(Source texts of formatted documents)
☆ ☆ ☆ ☆ ☆

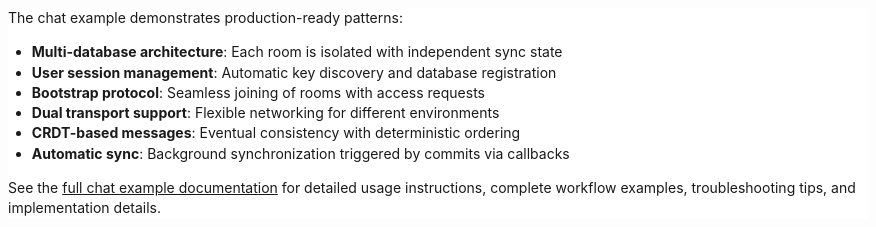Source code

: The chat example demonstrates production-ready patterns:

- **Multi-database architecture**: Each room is isolated with independent sync state
- **User session management**: Automatic key discovery and database registration
- **Bootstrap protocol**: Seamless joining of rooms with access requests
- **Dual transport support**: Flexible networking for different environments
- **CRDT-based messages**: Eventual consistency with deterministic ordering
- **Automatic sync**: Background synchronization triggered by commits via callbacks

See the [full chat example documentation](../../examples/chat/README.md) for detailed usage instructions, complete workflow examples, troubleshooting tips, and implementation details.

☆ ☆ ☆ ☆ ☆

(Task requirements): Looking at the data above, report how many of its lines include the word "example". The number alone is the answer.

(Your solution): 2